The Dilemma of Dual Loyalty. Werner Hasselblatt and the Rise and Failure of Baltic German Minority Politics in the Inter-War Period
Keywords:
Loyalty, Estonia, Cultural Autonomy, Baltic Germans, National minoritiesAbstract
German minority politics in the Baltic states during the inter-war period has regained significant scholarly attention since the 1990s, when the Estonian concept of cultural autonomy from 1925 was rediscovered as a strategy for solving post-1989 minority conflicts as well as addressing issues of multiculturality. The case of the Baltic German politician Werner Hasselblatt, who is in the focus of this text, however, reveals a Janus-faced political approach: On the one hand, he had a significant share in the implementation of the law on cultural autonomy in Estonia, and he was also a major actor within the Congress of European Nationalities. On the other hand, from 1933 onwards Hasselblatt turned into an expert of Nazi resettlement and population politics, contrary to his earlier positions.
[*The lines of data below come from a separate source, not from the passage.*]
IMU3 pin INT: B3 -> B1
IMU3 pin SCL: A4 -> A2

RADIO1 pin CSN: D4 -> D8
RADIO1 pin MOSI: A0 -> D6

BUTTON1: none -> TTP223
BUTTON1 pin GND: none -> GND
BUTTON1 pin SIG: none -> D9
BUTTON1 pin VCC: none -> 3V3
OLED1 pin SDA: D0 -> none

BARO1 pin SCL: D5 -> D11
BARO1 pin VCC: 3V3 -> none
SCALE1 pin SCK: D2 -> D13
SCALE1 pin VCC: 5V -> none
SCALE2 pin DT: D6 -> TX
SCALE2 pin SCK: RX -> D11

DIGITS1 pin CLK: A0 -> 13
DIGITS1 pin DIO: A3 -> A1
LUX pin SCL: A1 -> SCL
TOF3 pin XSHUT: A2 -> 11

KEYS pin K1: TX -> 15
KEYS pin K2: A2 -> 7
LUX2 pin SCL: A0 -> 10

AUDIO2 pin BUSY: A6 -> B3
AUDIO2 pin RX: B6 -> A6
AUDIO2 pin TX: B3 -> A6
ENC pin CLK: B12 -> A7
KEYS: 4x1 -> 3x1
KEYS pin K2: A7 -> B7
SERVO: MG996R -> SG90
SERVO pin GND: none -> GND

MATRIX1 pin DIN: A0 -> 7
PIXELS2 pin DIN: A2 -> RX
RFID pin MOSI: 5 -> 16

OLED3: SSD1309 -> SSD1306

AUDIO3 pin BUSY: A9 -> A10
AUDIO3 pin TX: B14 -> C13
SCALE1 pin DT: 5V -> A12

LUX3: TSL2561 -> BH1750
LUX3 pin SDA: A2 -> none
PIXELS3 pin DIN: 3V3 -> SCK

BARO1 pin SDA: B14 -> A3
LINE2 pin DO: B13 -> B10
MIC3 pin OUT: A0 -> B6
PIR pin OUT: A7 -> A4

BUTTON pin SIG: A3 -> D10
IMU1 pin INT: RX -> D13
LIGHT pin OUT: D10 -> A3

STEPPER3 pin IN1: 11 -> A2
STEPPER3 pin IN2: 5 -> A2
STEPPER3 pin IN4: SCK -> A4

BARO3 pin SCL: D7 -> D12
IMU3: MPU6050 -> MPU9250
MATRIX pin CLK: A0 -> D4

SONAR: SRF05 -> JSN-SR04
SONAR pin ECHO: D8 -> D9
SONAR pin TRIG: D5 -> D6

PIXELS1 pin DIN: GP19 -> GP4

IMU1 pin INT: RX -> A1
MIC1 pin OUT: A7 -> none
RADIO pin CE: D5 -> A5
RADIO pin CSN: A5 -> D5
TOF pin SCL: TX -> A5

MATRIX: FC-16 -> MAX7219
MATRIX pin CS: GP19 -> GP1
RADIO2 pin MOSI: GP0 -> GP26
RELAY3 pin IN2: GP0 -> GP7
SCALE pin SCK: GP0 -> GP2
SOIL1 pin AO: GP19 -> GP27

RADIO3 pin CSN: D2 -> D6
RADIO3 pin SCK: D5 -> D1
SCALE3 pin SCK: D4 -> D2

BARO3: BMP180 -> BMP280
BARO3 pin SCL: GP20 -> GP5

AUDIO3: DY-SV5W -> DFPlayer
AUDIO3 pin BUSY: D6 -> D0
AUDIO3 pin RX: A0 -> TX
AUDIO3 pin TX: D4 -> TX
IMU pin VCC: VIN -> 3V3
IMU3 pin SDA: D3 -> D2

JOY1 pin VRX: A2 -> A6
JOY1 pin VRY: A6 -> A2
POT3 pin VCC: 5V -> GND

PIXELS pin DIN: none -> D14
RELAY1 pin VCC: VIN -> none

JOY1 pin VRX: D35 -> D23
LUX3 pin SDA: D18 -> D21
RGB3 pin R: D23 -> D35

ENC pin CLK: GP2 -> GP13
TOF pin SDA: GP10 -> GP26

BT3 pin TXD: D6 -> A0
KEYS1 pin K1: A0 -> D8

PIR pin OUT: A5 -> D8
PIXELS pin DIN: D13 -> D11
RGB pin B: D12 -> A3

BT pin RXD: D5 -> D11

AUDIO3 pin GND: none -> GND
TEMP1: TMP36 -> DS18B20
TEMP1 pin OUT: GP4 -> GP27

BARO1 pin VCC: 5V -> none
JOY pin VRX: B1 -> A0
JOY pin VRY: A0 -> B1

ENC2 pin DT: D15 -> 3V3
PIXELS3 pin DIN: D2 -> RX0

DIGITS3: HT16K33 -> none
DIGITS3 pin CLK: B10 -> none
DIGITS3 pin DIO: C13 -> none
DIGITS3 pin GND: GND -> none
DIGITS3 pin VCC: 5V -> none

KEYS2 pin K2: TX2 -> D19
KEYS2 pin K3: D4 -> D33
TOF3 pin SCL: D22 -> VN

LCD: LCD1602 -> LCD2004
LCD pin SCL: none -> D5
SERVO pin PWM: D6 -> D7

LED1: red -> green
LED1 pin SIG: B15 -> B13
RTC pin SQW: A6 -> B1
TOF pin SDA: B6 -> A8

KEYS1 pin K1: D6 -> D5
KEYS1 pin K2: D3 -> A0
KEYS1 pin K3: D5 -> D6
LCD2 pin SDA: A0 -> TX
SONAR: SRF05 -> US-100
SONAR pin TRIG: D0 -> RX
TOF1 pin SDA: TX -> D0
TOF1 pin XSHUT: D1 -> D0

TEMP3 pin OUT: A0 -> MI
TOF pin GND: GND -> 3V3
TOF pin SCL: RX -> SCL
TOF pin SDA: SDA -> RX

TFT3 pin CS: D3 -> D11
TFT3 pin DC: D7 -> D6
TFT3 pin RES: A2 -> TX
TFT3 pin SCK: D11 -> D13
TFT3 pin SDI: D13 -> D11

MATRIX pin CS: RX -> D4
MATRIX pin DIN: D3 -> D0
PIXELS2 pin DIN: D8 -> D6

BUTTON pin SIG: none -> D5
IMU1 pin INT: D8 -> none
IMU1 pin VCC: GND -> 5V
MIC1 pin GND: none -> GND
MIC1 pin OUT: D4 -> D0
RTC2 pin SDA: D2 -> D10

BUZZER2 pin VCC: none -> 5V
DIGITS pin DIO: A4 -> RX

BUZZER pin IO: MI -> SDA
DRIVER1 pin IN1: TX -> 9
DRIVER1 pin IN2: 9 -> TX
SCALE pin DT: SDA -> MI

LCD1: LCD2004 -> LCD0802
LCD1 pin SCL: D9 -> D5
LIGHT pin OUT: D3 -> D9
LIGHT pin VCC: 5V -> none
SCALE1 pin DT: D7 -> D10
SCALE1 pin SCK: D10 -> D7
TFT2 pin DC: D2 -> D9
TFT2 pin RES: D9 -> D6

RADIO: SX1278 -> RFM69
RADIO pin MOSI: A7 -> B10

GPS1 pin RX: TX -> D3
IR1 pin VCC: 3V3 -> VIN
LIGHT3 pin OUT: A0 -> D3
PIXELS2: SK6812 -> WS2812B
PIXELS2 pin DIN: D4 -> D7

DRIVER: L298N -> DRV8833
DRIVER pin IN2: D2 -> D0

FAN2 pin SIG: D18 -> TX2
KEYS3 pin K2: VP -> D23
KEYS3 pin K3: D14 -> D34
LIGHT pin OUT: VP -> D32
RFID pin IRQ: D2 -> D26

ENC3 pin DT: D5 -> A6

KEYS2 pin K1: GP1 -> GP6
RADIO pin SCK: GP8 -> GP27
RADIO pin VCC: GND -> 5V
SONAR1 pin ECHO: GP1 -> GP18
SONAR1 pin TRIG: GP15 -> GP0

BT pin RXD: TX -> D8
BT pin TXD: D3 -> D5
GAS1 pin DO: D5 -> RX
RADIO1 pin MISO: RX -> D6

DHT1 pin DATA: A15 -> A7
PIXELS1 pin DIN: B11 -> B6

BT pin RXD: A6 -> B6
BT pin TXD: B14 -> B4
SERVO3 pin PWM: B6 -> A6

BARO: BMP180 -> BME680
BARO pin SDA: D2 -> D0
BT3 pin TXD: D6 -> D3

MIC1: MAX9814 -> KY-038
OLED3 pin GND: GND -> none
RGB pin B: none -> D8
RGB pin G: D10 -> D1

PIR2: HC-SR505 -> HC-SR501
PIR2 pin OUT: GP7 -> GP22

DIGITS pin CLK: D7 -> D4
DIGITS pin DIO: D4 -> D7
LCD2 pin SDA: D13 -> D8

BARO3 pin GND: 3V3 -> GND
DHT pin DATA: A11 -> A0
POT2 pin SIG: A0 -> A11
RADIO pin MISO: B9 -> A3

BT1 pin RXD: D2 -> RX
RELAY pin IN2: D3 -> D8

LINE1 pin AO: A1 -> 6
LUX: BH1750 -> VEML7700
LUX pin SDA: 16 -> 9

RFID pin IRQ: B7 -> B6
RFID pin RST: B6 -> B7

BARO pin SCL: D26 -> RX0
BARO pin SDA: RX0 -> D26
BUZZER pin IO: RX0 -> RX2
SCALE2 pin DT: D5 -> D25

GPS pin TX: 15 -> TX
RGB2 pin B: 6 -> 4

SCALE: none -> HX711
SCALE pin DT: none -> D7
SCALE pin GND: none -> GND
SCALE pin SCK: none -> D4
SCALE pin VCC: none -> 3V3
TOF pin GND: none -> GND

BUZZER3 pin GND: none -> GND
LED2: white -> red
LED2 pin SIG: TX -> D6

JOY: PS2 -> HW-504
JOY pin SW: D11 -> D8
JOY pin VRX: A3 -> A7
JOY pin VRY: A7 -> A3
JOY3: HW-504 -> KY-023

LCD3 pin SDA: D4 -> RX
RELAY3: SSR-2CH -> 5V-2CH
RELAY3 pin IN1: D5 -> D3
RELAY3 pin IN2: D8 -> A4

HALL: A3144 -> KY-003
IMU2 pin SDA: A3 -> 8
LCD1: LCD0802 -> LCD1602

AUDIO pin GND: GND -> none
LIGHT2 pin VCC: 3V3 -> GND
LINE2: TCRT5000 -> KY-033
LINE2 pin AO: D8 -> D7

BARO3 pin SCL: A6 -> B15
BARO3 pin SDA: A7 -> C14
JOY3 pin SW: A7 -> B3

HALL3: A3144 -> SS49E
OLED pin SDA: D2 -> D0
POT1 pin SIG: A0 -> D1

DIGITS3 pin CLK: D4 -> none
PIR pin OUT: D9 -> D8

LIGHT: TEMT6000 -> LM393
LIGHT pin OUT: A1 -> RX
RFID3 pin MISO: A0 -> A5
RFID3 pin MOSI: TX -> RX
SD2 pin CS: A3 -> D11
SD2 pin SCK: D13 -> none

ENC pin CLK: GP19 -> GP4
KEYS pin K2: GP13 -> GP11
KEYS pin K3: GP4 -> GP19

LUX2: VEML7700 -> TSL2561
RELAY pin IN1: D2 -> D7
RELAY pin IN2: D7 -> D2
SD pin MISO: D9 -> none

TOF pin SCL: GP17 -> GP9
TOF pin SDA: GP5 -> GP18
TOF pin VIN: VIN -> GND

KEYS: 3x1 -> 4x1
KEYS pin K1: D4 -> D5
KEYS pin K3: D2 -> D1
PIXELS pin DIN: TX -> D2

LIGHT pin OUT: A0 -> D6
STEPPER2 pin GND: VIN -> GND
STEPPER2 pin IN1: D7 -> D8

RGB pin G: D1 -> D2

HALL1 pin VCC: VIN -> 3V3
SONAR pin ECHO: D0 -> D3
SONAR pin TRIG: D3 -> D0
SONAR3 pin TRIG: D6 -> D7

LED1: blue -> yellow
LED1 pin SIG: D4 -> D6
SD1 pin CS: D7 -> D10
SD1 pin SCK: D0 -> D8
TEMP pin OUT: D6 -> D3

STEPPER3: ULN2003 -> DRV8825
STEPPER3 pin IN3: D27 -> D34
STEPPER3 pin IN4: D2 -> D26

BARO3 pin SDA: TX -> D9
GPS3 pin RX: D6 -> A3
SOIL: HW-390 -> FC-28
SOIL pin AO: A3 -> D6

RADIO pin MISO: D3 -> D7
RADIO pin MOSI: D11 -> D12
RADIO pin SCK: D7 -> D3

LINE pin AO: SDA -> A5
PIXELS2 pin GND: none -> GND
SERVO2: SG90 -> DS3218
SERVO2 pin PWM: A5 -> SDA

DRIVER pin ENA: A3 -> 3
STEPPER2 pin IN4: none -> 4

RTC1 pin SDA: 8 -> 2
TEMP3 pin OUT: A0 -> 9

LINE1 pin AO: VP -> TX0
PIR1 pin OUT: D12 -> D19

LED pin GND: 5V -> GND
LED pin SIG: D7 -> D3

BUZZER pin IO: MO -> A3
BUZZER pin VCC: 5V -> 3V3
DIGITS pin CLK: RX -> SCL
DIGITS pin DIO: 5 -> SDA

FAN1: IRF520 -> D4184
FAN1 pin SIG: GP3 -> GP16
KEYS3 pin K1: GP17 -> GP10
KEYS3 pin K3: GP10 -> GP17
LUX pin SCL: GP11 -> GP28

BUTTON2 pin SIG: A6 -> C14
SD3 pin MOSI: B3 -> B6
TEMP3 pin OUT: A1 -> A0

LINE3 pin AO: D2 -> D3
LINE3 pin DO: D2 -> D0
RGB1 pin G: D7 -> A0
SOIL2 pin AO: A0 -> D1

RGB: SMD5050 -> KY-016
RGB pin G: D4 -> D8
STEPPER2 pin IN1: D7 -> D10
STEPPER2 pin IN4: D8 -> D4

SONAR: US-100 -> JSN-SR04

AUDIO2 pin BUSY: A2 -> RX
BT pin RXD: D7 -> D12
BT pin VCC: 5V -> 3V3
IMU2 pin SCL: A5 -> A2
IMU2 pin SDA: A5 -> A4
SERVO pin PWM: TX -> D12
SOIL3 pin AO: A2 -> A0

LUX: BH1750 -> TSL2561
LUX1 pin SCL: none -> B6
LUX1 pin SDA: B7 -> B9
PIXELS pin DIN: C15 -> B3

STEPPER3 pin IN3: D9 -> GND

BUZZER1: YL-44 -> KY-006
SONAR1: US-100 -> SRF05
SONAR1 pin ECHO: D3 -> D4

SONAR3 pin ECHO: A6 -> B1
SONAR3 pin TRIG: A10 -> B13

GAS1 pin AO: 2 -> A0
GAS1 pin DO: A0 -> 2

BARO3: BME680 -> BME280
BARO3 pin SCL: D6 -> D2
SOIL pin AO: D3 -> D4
Here, a critical analysis of his approach towards loyalty is undertaken, in order to discuss the tilting point in his political activities. My argument is that his attitude towards loyalty was based on the assumption of an irreconcilable conflict of dual loyalty to the ‘host’ state and the ‘kin’ nation. Whereas Hasselblatt regarded loyalty to German Volkstum not as a matter of individual choice for Baltic Germans and thus as not negotiable, he saw loyalty towards the Estonian state as connected to the fulfilment of the German minority’s political claims. Such an instrumental approach towards loyalty together with Hasselblatt’s primordial understanding of nationality in contrast to citizenship may be identified as crucial issues that led his concept of constructive minority politics tilt towards the destructive notion of ‘dissimilation’.